Wednesday, May 21, 2014
I was looking through my copy of Interiors by Minn Hogg and Wendy Harrop for what must have been the tenth time when it finally dawned on me that my favorite chapter of the book is titled "Cluttered". That's rather strange considering that I have an aversion to clutter in my own home. And yet, perhaps my appreciation for these so-called cluttered interiors is not so surprising when one reads the chapter's introduction, in which the late antiques dealer Stephen Long defined a cluttered room as such:
There is rarely a contrived scheme or method to such interior design, it is more often a combination of beautiful and idiosyncratic items- just as carefully selected as a single object in a minimal interior- which come together to create a highly personal and enchanting scenario which would be a nightmare to move.

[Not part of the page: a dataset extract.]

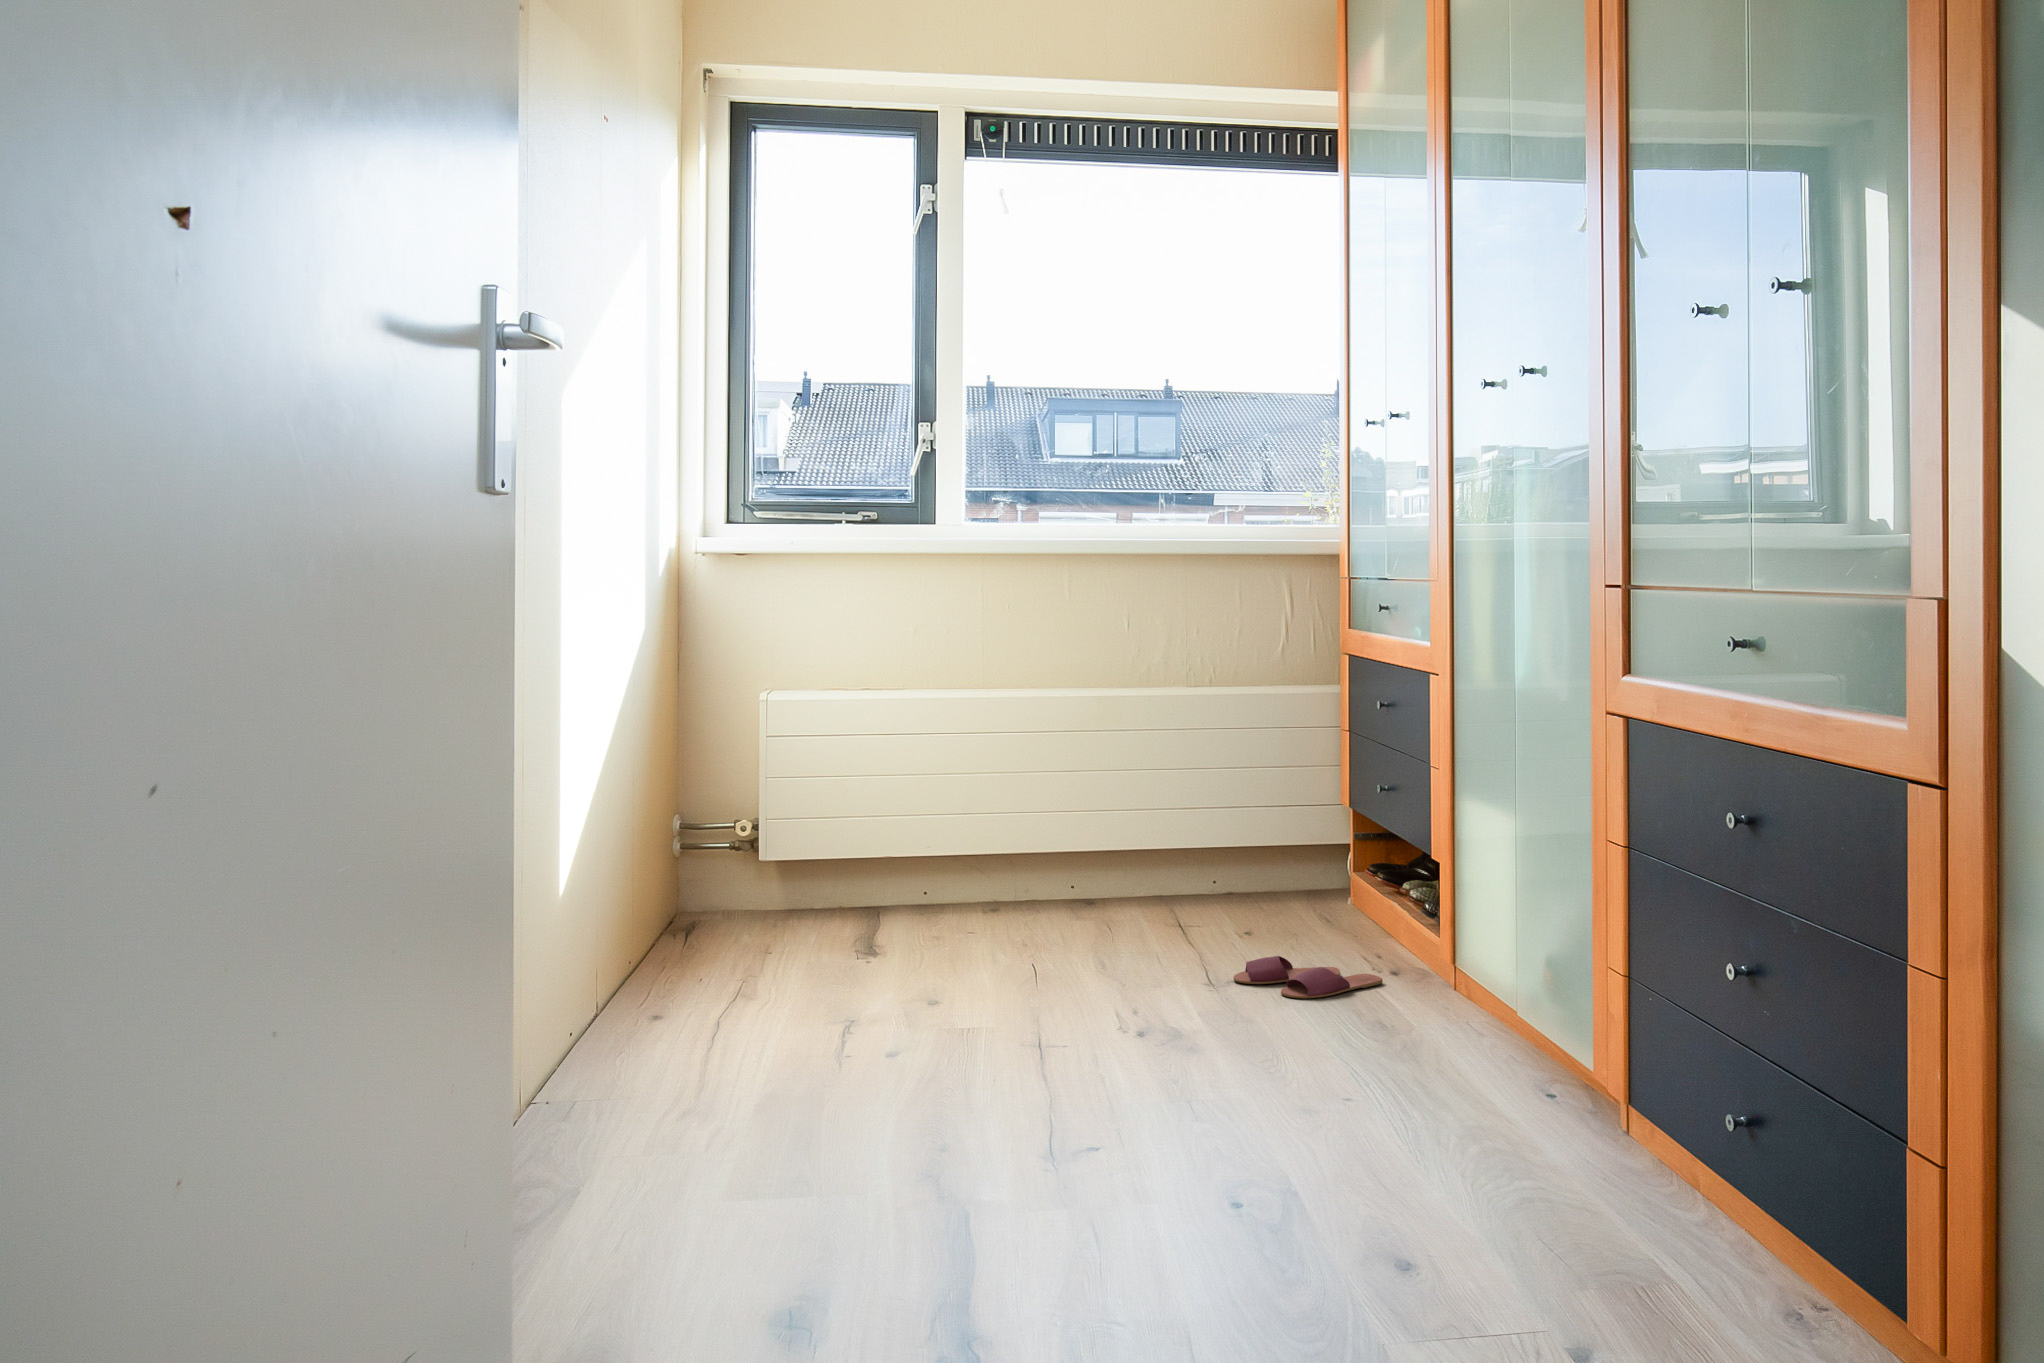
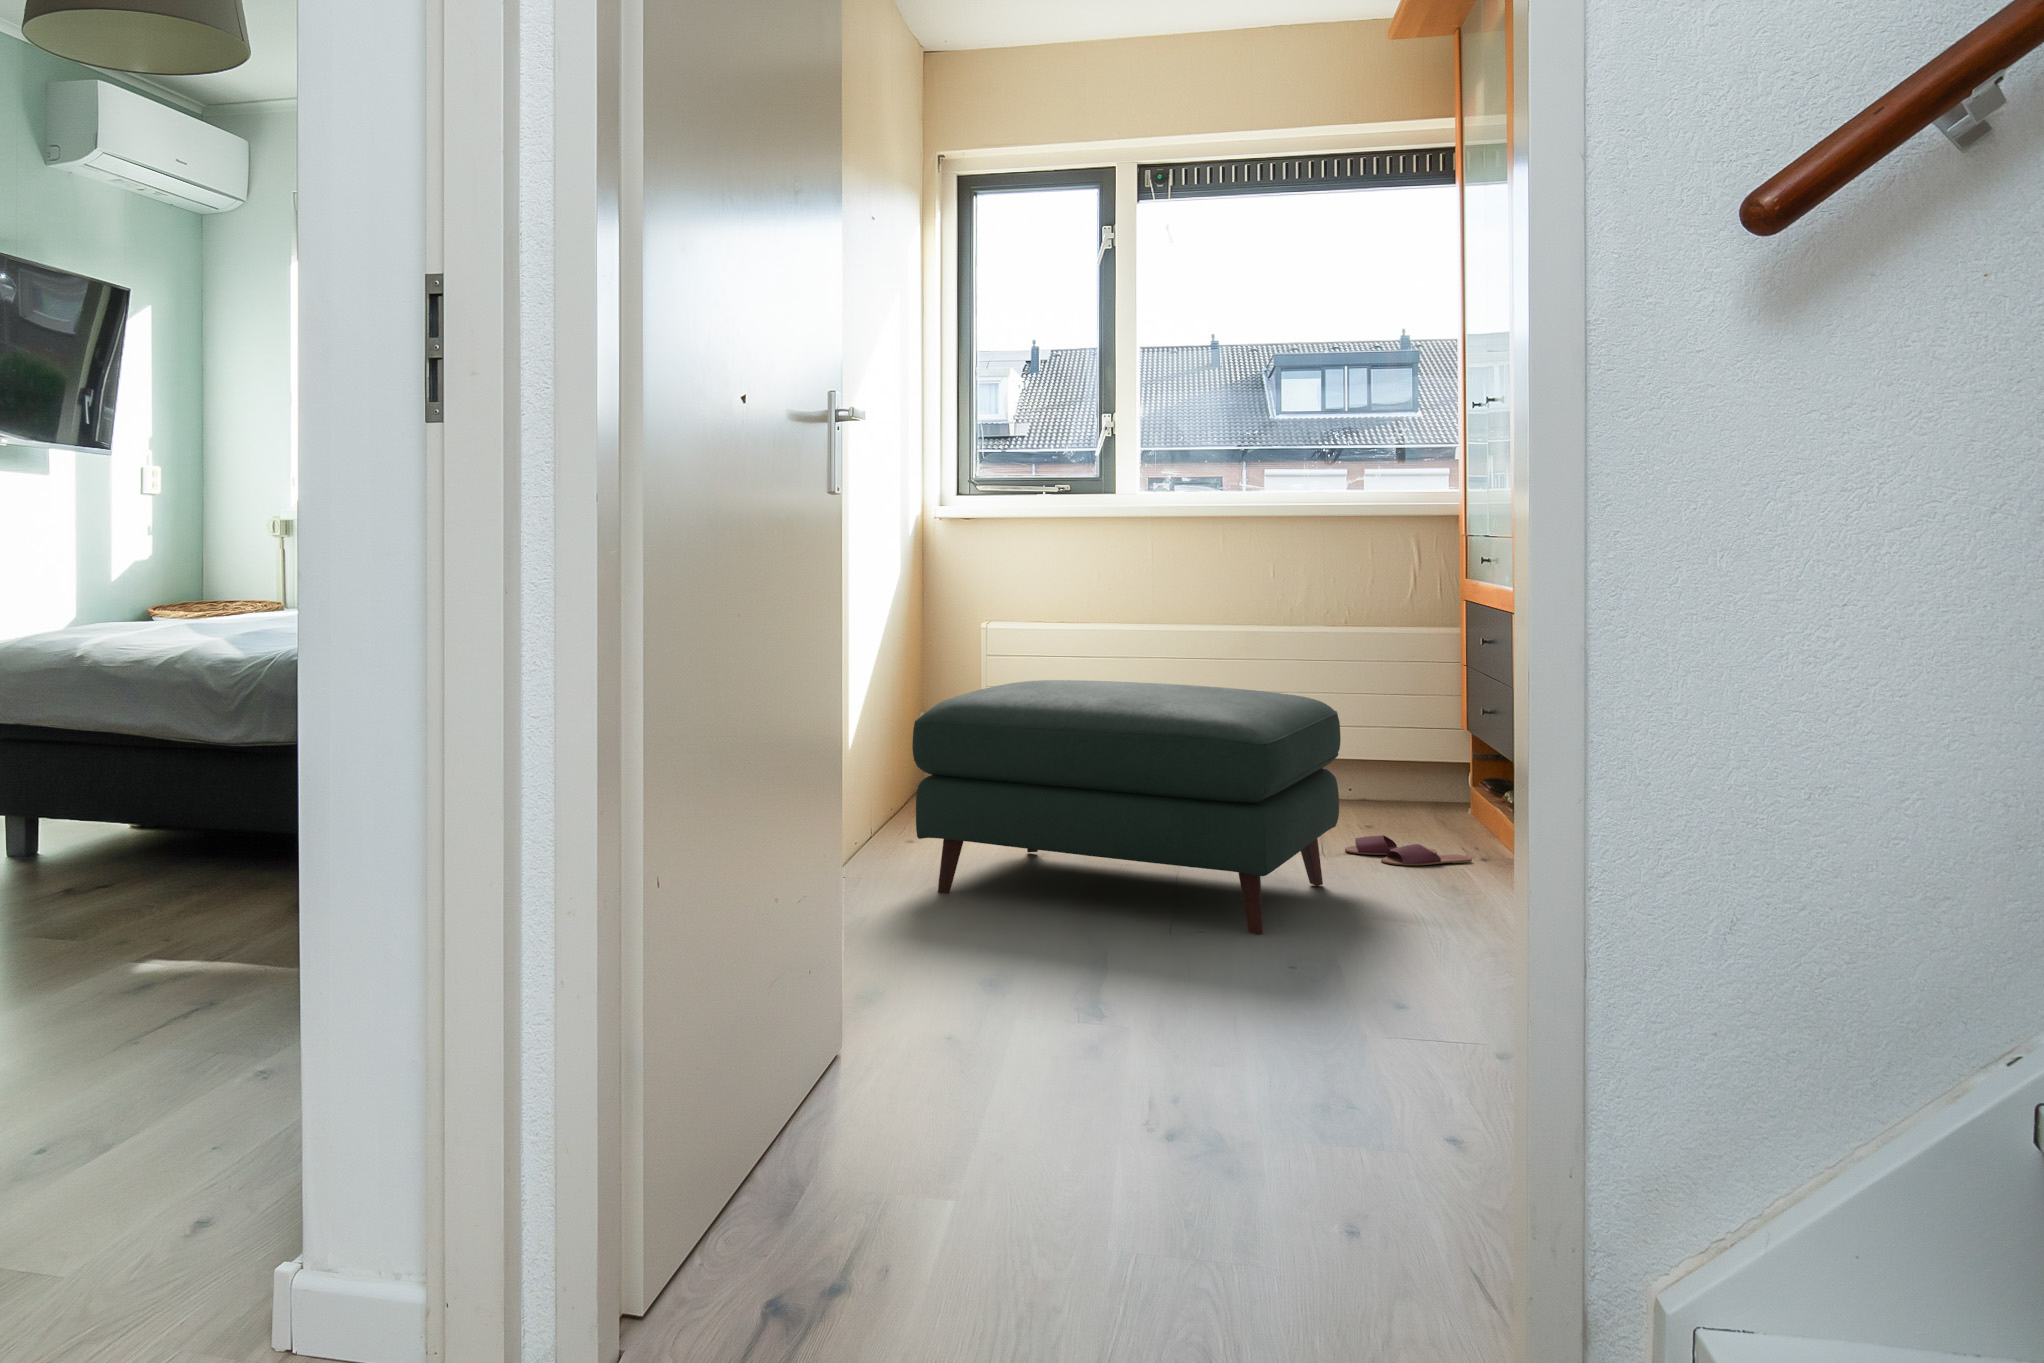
ottoman: none [644,790,1246,1166] -> present [912,680,1341,935]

"Highly personal" and "enchanting". Those must be the qualities that draw me to these particular interiors. When I study rooms such as these, I am always left wondering who the homeowner is. I just know that he or she has to be interesting, eccentric, erudite, or even squirrely. But when I see a room that has been decorated in an affected manner, I don't wonder who owns the home, because truthfully, I don't really care. The room no longer has personality; it is simply a congregation of furnishings that probably mean very little to the homeowner. Long might have agreed with me on this point, as he also wrote in the introduction, "True clutter is very different from those artfully arranged tablescapes, piles of expensive books and endless buttons and bows aimed to give an instant lived-in look."
If you study these rooms, you'll notice that there is a method to the madness, so to speak. Pairs of objects and collections arranged en masse, for example, do help to create some semblance of order. And although I often complain about the current fad for willy-nilly decorating, I can't pin that criticism on these interiors. The rooms seen here were not decorated for effect, nor did they take shape quickly. Rather, they developed their personalities, and enchanting ones at that, over time.
And Long was right about one more thing: these scenarios must have been murder to move.
Photo at top: Isn't it interesting that the house of Sir John Soane was the lead photo to the Clutter chapter?
All images from Interiors by Minn Hogg and Wendy Harrop.